Fortunately, preparing your refrigerator for winter is an easy job. You'll simply empty the fridge, turn it off and unplug it. Leave the door slightly ajar so moisture and mildew don't build up inside the unit over the winter. If you opted for a freestanding refrigerator instead of tucking a smaller unit under your countertop, you'll need to place a loose cover over the appliance.
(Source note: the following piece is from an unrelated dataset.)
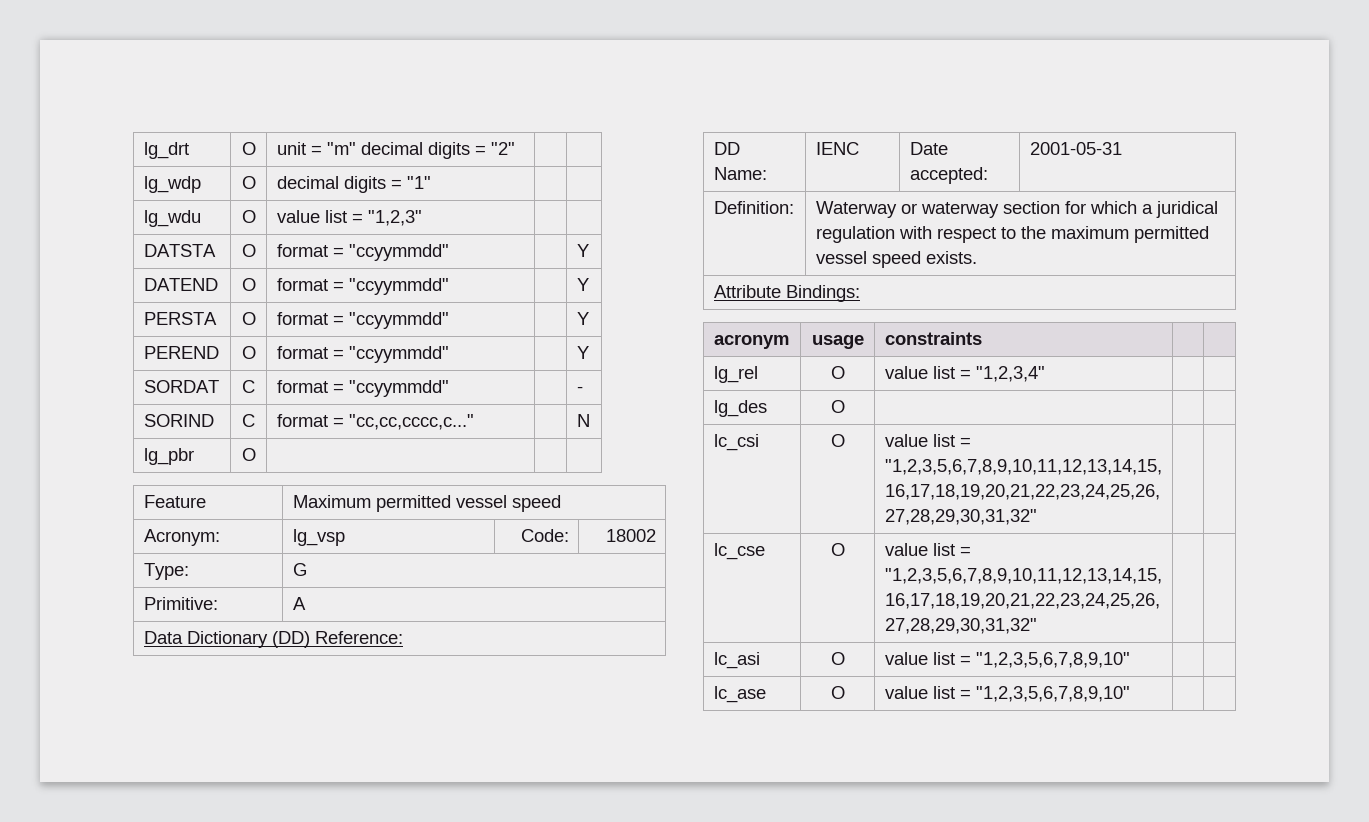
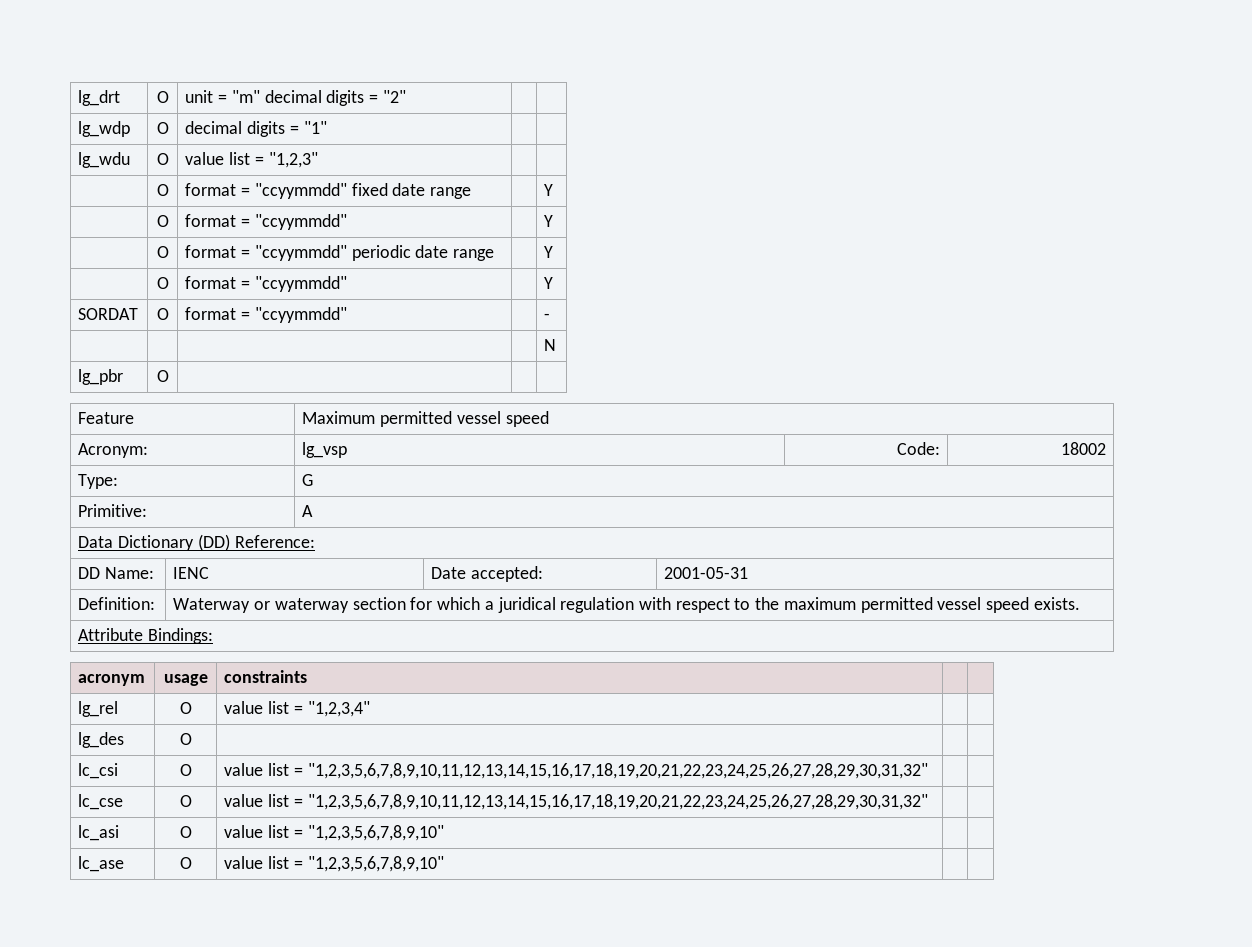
[143,244,216,257] [241,244,256,257] [276,244,449,261] [576,244,589,257] [143,278,218,291] [241,278,256,291] [276,278,449,295] [576,278,589,291] [143,312,217,325] [241,312,256,325] [276,312,449,329] [576,312,589,325] [143,346,219,359] DATSTA | O | format = "ccyymmdd" | | Y // DATEND | O | format = "ccyymmdd" | | Y // PERSTA | O | format = "ccyymmdd" | | Y // PEREND -> [156,184,169,196] [185,183,472,199] [544,184,554,196] [156,215,169,227] [185,214,347,230] [544,215,554,227] [156,246,169,258] [185,245,495,261] [544,246,554,258] | O | format = "ccyymmdd" fixed date range | | Y // | O | format = "ccyymmdd" | | Y // | O | format = "ccyymmdd" periodic date range | | Y //
[242,380,255,393] C -> [156,308,169,320] O
[143,414,214,427] [242,414,255,427] [276,414,474,430] SORIND | C | format = "cc,cc,cccc,c..." -> (551, 316) | |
How to Maintain an Outdoor Fridge

Because you played it safe and got a refrigerator designed for outdoor use, you'll need to do very little maintenance to keep your refrigerator happy. Here's what you need to do to maintain your outdoor fridge to make it last:

  • Wipe down both the inside and outside of your outdoor refrigerator with warm water and a mild detergent, like dish soap.
  • Wash the refrigerator racks in your kitchen sink as needed.
  • Clean the compressor and coils. Most outdoor refrigerators are designed to be tucked under a countertop. As such, the compressor and coils on your unit are likely located on the front of the appliance. Keep these components clean and free of dust and debris. You can sweep away any leaves or other debris from the front of the unit and dust off the coils with a clean cloth. If you're having trouble, break out the shop vac and clean the coils with the brush attachment.
  • Give the fridge a good cleaning with warm, soapy water before you turn it on and reload it in the spring. (If you live in an area where winter temperatures drop below 40 degrees Fahrenheit, you won't use your fridge over the winter.